— What you have to do —
Produce a verbatim copy of the entries listed below.

Records from a data collection
□ □ □ □ □

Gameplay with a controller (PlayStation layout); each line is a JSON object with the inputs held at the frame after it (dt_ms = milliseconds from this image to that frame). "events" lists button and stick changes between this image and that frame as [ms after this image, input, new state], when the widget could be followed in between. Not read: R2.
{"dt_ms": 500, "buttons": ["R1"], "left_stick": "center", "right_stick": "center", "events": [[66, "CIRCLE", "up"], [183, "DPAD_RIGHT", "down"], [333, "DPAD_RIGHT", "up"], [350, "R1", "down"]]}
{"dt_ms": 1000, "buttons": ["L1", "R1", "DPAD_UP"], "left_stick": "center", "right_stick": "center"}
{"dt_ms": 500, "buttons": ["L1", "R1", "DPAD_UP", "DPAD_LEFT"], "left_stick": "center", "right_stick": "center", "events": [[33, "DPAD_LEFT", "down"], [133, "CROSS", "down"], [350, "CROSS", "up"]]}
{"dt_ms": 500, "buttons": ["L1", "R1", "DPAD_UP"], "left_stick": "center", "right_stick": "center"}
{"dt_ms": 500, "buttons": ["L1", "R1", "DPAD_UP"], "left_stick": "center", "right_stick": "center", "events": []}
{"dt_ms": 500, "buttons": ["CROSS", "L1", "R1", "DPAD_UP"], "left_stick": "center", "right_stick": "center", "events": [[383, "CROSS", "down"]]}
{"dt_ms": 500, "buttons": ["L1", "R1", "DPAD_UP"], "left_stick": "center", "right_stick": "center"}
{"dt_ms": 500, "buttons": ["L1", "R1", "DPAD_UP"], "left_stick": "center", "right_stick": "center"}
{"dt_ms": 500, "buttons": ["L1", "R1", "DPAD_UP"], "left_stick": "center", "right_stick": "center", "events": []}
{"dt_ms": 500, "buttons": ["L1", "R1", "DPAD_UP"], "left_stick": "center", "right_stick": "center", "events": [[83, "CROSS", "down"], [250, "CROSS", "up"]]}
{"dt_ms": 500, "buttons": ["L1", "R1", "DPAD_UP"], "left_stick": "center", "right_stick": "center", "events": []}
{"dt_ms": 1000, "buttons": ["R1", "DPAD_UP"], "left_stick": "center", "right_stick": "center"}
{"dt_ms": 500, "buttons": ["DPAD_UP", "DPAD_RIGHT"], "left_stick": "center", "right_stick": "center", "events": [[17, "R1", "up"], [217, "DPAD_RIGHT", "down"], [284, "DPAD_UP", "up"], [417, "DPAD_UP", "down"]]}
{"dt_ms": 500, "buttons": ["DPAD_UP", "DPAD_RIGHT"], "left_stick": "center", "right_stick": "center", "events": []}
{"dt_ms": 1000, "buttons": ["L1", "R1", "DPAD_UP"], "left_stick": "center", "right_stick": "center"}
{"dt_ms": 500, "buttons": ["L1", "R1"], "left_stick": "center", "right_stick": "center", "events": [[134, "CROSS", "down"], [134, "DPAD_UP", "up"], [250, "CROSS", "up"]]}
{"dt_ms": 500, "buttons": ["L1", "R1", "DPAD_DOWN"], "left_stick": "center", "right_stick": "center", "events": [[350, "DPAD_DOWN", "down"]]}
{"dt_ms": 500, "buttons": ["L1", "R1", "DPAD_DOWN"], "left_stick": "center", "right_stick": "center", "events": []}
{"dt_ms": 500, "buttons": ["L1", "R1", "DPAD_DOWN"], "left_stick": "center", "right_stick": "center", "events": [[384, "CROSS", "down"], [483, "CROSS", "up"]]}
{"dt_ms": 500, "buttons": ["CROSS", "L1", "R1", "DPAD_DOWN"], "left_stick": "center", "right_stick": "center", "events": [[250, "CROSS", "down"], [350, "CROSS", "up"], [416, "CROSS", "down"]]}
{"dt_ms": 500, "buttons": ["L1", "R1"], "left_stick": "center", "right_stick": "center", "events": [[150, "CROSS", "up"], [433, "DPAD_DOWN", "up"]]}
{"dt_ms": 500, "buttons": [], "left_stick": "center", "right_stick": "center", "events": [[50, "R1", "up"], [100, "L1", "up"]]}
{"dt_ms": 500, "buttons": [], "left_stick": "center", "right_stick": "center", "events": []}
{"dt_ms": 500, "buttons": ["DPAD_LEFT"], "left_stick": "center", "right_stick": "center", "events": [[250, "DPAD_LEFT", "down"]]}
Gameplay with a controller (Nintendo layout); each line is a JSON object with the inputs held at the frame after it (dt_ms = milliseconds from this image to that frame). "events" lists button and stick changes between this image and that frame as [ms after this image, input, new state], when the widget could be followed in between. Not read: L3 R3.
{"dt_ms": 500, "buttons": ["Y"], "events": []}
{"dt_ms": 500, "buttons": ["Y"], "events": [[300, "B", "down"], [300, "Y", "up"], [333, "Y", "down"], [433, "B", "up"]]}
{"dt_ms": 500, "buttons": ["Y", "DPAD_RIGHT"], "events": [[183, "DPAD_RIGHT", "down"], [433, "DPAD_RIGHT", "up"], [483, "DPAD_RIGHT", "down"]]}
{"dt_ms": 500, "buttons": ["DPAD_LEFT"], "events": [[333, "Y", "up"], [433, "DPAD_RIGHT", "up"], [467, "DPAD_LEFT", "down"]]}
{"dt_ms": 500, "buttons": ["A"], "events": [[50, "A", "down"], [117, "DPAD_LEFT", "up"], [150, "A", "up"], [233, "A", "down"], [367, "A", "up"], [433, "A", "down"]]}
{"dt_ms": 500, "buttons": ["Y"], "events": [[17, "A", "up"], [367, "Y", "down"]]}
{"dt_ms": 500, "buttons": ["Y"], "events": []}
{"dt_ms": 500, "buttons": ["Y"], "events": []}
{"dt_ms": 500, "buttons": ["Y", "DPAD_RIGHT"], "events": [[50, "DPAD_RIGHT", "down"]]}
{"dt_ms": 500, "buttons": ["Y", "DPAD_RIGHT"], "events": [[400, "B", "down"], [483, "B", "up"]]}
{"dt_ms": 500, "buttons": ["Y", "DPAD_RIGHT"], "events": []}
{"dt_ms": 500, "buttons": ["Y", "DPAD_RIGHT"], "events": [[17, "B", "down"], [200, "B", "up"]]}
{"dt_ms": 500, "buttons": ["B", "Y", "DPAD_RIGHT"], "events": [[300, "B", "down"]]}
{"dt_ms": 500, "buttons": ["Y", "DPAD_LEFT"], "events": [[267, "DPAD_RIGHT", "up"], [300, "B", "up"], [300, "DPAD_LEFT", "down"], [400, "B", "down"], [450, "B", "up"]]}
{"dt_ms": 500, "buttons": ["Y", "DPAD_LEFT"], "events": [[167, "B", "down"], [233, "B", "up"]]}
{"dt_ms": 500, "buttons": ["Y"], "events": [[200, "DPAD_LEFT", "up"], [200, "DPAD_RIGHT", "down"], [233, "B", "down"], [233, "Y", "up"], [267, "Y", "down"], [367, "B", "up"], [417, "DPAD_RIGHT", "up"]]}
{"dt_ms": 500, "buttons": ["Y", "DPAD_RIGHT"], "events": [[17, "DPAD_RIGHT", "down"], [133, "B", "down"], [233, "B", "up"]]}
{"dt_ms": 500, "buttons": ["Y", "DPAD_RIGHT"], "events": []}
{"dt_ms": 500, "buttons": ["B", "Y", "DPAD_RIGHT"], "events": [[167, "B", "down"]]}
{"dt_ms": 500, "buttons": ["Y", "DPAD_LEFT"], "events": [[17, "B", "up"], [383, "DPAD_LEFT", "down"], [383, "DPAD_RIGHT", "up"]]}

□ □ □ □ □

— Answer to this task —
Gameplay with a controller (PlayStation layout); each line is a JSON object with the inputs held at the frame after it (dt_ms = milliseconds from this image to that frame). "events" lists button and stick changes between this image and that frame as [ms after this image, input, new state], when the widget could be followed in between. Not read: R2.
{"dt_ms": 500, "buttons": ["R1"], "left_stick": "center", "right_stick": "center", "events": [[66, "CIRCLE", "up"], [183, "DPAD_RIGHT", "down"], [333, "DPAD_RIGHT", "up"], [350, "R1", "down"]]}
{"dt_ms": 1000, "buttons": ["L1", "R1", "DPAD_UP"], "left_stick": "center", "right_stick": "center"}
{"dt_ms": 500, "buttons": ["L1", "R1", "DPAD_UP", "DPAD_LEFT"], "left_stick": "center", "right_stick": "center", "events": [[33, "DPAD_LEFT", "down"], [133, "CROSS", "down"], [350, "CROSS", "up"]]}
{"dt_ms": 500, "buttons": ["L1", "R1", "DPAD_UP"], "left_stick": "center", "right_stick": "center"}
{"dt_ms": 500, "buttons": ["L1", "R1", "DPAD_UP"], "left_stick": "center", "right_stick": "center", "events": []}
{"dt_ms": 500, "buttons": ["CROSS", "L1", "R1", "DPAD_UP"], "left_stick": "center", "right_stick": "center", "events": [[383, "CROSS", "down"]]}
{"dt_ms": 500, "buttons": ["L1", "R1", "DPAD_UP"], "left_stick": "center", "right_stick": "center"}
{"dt_ms": 500, "buttons": ["L1", "R1", "DPAD_UP"], "left_stick": "center", "right_stick": "center"}
{"dt_ms": 500, "buttons": ["L1", "R1", "DPAD_UP"], "left_stick": "center", "right_stick": "center", "events": []}
{"dt_ms": 500, "buttons": ["L1", "R1", "DPAD_UP"], "left_stick": "center", "right_stick": "center", "events": [[83, "CROSS", "down"], [250, "CROSS", "up"]]}
{"dt_ms": 500, "buttons": ["L1", "R1", "DPAD_UP"], "left_stick": "center", "right_stick": "center", "events": []}
{"dt_ms": 1000, "buttons": ["R1", "DPAD_UP"], "left_stick": "center", "right_stick": "center"}
{"dt_ms": 500, "buttons": ["DPAD_UP", "DPAD_RIGHT"], "left_stick": "center", "right_stick": "center", "events": [[17, "R1", "up"], [217, "DPAD_RIGHT", "down"], [284, "DPAD_UP", "up"], [417, "DPAD_UP", "down"]]}
{"dt_ms": 500, "buttons": ["DPAD_UP", "DPAD_RIGHT"], "left_stick": "center", "right_stick": "center", "events": []}
{"dt_ms": 1000, "buttons": ["L1", "R1", "DPAD_UP"], "left_stick": "center", "right_stick": "center"}
{"dt_ms": 500, "buttons": ["L1", "R1"], "left_stick": "center", "right_stick": "center", "events": [[134, "CROSS", "down"], [134, "DPAD_UP", "up"], [250, "CROSS", "up"]]}
{"dt_ms": 500, "buttons": ["L1", "R1", "DPAD_DOWN"], "left_stick": "center", "right_stick": "center", "events": [[350, "DPAD_DOWN", "down"]]}
{"dt_ms": 500, "buttons": ["L1", "R1", "DPAD_DOWN"], "left_stick": "center", "right_stick": "center", "events": []}
{"dt_ms": 500, "buttons": ["L1", "R1", "DPAD_DOWN"], "left_stick": "center", "right_stick": "center", "events": [[384, "CROSS", "down"], [483, "CROSS", "up"]]}
{"dt_ms": 500, "buttons": ["CROSS", "L1", "R1", "DPAD_DOWN"], "left_stick": "center", "right_stick": "center", "events": [[250, "CROSS", "down"], [350, "CROSS", "up"], [416, "CROSS", "down"]]}
{"dt_ms": 500, "buttons": ["L1", "R1"], "left_stick": "center", "right_stick": "center", "events": [[150, "CROSS", "up"], [433, "DPAD_DOWN", "up"]]}
{"dt_ms": 500, "buttons": [], "left_stick": "center", "right_stick": "center", "events": [[50, "R1", "up"], [100, "L1", "up"]]}
{"dt_ms": 500, "buttons": [], "left_stick": "center", "right_stick": "center", "events": []}
{"dt_ms": 500, "buttons": ["DPAD_LEFT"], "left_stick": "center", "right_stick": "center", "events": [[250, "DPAD_LEFT", "down"]]}
Gameplay with a controller (Nintendo layout); each line is a JSON object with the inputs held at the frame after it (dt_ms = milliseconds from this image to that frame). "events" lists button and stick changes between this image and that frame as [ms after this image, input, new state], when the widget could be followed in between. Not read: L3 R3.
{"dt_ms": 500, "buttons": ["Y"], "events": []}
{"dt_ms": 500, "buttons": ["Y"], "events": [[300, "B", "down"], [300, "Y", "up"], [333, "Y", "down"], [433, "B", "up"]]}
{"dt_ms": 500, "buttons": ["Y", "DPAD_RIGHT"], "events": [[183, "DPAD_RIGHT", "down"], [433, "DPAD_RIGHT", "up"], [483, "DPAD_RIGHT", "down"]]}
{"dt_ms": 500, "buttons": ["DPAD_LEFT"], "events": [[333, "Y", "up"], [433, "DPAD_RIGHT", "up"], [467, "DPAD_LEFT", "down"]]}
{"dt_ms": 500, "buttons": ["A"], "events": [[50, "A", "down"], [117, "DPAD_LEFT", "up"], [150, "A", "up"], [233, "A", "down"], [367, "A", "up"], [433, "A", "down"]]}
{"dt_ms": 500, "buttons": ["Y"], "events": [[17, "A", "up"], [367, "Y", "down"]]}
{"dt_ms": 500, "buttons": ["Y"], "events": []}
{"dt_ms": 500, "buttons": ["Y"], "events": []}
{"dt_ms": 500, "buttons": ["Y", "DPAD_RIGHT"], "events": [[50, "DPAD_RIGHT", "down"]]}
{"dt_ms": 500, "buttons": ["Y", "DPAD_RIGHT"], "events": [[400, "B", "down"], [483, "B", "up"]]}
{"dt_ms": 500, "buttons": ["Y", "DPAD_RIGHT"], "events": []}
{"dt_ms": 500, "buttons": ["Y", "DPAD_RIGHT"], "events": [[17, "B", "down"], [200, "B", "up"]]}
{"dt_ms": 500, "buttons": ["B", "Y", "DPAD_RIGHT"], "events": [[300, "B", "down"]]}
{"dt_ms": 500, "buttons": ["Y", "DPAD_LEFT"], "events": [[267, "DPAD_RIGHT", "up"], [300, "B", "up"], [300, "DPAD_LEFT", "down"], [400, "B", "down"], [450, "B", "up"]]}
{"dt_ms": 500, "buttons": ["Y", "DPAD_LEFT"], "events": [[167, "B", "down"], [233, "B", "up"]]}
{"dt_ms": 500, "buttons": ["Y"], "events": [[200, "DPAD_LEFT", "up"], [200, "DPAD_RIGHT", "down"], [233, "B", "down"], [233, "Y", "up"], [267, "Y", "down"], [367, "B", "up"], [417, "DPAD_RIGHT", "up"]]}
{"dt_ms": 500, "buttons": ["Y", "DPAD_RIGHT"], "events": [[17, "DPAD_RIGHT", "down"], [133, "B", "down"], [233, "B", "up"]]}
{"dt_ms": 500, "buttons": ["Y", "DPAD_RIGHT"], "events": []}
{"dt_ms": 500, "buttons": ["B", "Y", "DPAD_RIGHT"], "events": [[167, "B", "down"]]}
{"dt_ms": 500, "buttons": ["Y", "DPAD_LEFT"], "events": [[17, "B", "up"], [383, "DPAD_LEFT", "down"], [383, "DPAD_RIGHT", "up"]]}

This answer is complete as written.